12 Haziran 2016 Pazar

DİVAN-I KEBİR 2 CİLT 3180 İNCİ BEYİT

3180.( Mevlana Hazretleri kendi özelliklerini anlatıyor)
İnanan; Anlar, fark eder”;
Böyle dedi Mustafa (Peygamberimiz);
Şimdi ağzını yum, sözsüz bulduk doğru yolu.

Geri kalanını Tebriz’in övündüğü Şems’ten dinle;
Çünkü hikâyenin hepsini o padişahtan duyamadık biz.

Kıtlığa düşmüş susuzlarız, pek çok yemekler yemişiz;
Çaresiz değiliz amma, dertlere dermanız, çaresizliğe çare.

Mecliste şaraba benzeriz (Toplantıda daha insan kulağının duymadığı Allah sözlerini söyleyerek toplantıda olanları kendilerinden geçiririz), savaşta Zülfekar’a (Hz. Ali’ni zafer kazanan kılıcına),
Şükretmede kaynağız (Allah’ın verdiklerinin farkında olarak nasıl teşekkür edileceğini anlatanlarız) sanki dayanmada (Allah’a güvenmede sağlamız) mermer kaya.

Rüşvet alan para-pul padişahı değiliz;
Paramparça gönül hırkalarını diker (Düşüncelerini, isteklerini pek çok parçaya ayırmışların ayıplarını kapatır), yamarız (İstenmeyen kişiyi, istenen ve sevilen kişinin yanına katarız) biz.

Bizden sır saklama (Gizlediklerini söze getirerek bize söyle);
Zaten gönlündeyiz senin.
Gönlünü alma bizden, zaten elimizde gönlün.

Saman altında gizli (Görünmez, belli olmaz), uçsuz-bucaksız deniziz (Geniş bir alanız);
Yahut da yıldızlarda parlayan güneşiz biz.

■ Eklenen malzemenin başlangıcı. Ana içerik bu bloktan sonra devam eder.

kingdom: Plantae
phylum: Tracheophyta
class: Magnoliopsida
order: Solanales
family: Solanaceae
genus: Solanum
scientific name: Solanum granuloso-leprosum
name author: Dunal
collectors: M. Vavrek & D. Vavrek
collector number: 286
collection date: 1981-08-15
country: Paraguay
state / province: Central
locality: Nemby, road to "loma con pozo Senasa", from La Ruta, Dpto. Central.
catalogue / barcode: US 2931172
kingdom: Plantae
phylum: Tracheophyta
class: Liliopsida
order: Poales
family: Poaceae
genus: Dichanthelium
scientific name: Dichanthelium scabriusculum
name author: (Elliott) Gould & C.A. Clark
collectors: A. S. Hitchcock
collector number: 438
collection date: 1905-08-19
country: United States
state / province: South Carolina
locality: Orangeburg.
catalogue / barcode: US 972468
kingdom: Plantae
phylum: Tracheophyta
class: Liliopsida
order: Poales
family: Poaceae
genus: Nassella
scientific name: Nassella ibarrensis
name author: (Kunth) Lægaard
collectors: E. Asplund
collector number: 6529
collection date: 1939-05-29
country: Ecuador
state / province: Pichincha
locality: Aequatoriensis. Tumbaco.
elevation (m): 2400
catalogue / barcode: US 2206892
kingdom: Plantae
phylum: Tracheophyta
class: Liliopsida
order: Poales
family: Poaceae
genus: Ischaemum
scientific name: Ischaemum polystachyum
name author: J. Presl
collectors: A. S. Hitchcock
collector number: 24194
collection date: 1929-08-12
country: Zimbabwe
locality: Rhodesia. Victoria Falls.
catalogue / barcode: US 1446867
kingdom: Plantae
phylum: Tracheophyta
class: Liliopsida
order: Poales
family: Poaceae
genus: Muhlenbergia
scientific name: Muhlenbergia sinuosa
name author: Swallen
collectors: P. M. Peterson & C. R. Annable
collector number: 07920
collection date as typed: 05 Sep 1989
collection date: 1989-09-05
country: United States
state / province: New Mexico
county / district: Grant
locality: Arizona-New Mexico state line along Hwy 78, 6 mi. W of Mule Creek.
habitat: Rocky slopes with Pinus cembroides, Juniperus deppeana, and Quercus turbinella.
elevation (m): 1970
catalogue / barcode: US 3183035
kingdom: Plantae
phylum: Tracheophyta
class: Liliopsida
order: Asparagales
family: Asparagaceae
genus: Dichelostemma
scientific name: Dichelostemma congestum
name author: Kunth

Sarhoş bir halde dam kenarında durduğumuza bakma;
Dam da bilir ki kıyımız-kenarımız yoktur bizim.

Ay ışığı dam kıyısına vurmaktan korkar mı hiç?
Peki, biz ne diye gam yiyelim (Üzüntü duyalım)?
Aya binmişiz biz.

Ciğerlerimiz aşk oklarıyla oklandınızsa ne çıkar?
Bak da gör hele, ciğer zahmetinden kurtulmuşuz da ne işlere dalmışız.
                          ***   
DİVAN-I KEBİR 2 CİLT MEVLÂNÂ CELÂLEDDİN
Hazırlayan: Abdulbaki GÖLPINARLI
İstanbul REMZİ KİTABEVİ 93
                             **
Neler öğrendik;
1.    Allah’a inananın kişi Hazreti Muhammed peygamberimizin ışığını aldığından kadın erkek gibi görünse bile tanıyacağını öğrendik.
2.    Daha basit olarak er kişi görünen, önünde erkeklik aleti olanın tehlike zamanı kadın gibi korkak davranacağını öğrendik.
3.    İnsanların tehlike zamanı ya savaştıklarını ya da kaçtıklarını, erkek yapıda olanların savaştıklarını, kadın yapısında olanların kaçtıklarını öğrendik.
4.    Tehlike zamanında kişilerin özlerinin ortaya çıkacağını, bunu en doğru anlayıp ayırt edenlerin Allah Peygamberi Hazreti Mustafa’dan nur-ışık alanların olduğunu öğrendik.
5.    Anlayışın ve fark edilişin zamanın kargaşası içinde dikkatlerden kaçabileceğini, bu konuda en sağlıklı öğretinin Tebriz’li Tanrı Şems’inden öğrenebileceğimizi Mevlana Hazretlerinden öğrendik.
6.    Mevlana ve dostlarının bizi bizden daha iyi tanıdıklarını, saklı, gizli, iki yüzlü olmamızı istemediklerinden bizim bütün suç ve kabahatlerimizi açıkça kelimelere dökerek dilimizle söyleyip içimizden çıkartmamız gerektiğini öğrendik.
                               *
İşte böyle yaren;
Mevlana Hazretlerinin aradığımız, istediğimiz her şeye sahip olduğunu, samimiyetle yaklaşımdaki olanlara yardım edeceklerini öğrendik, anladık.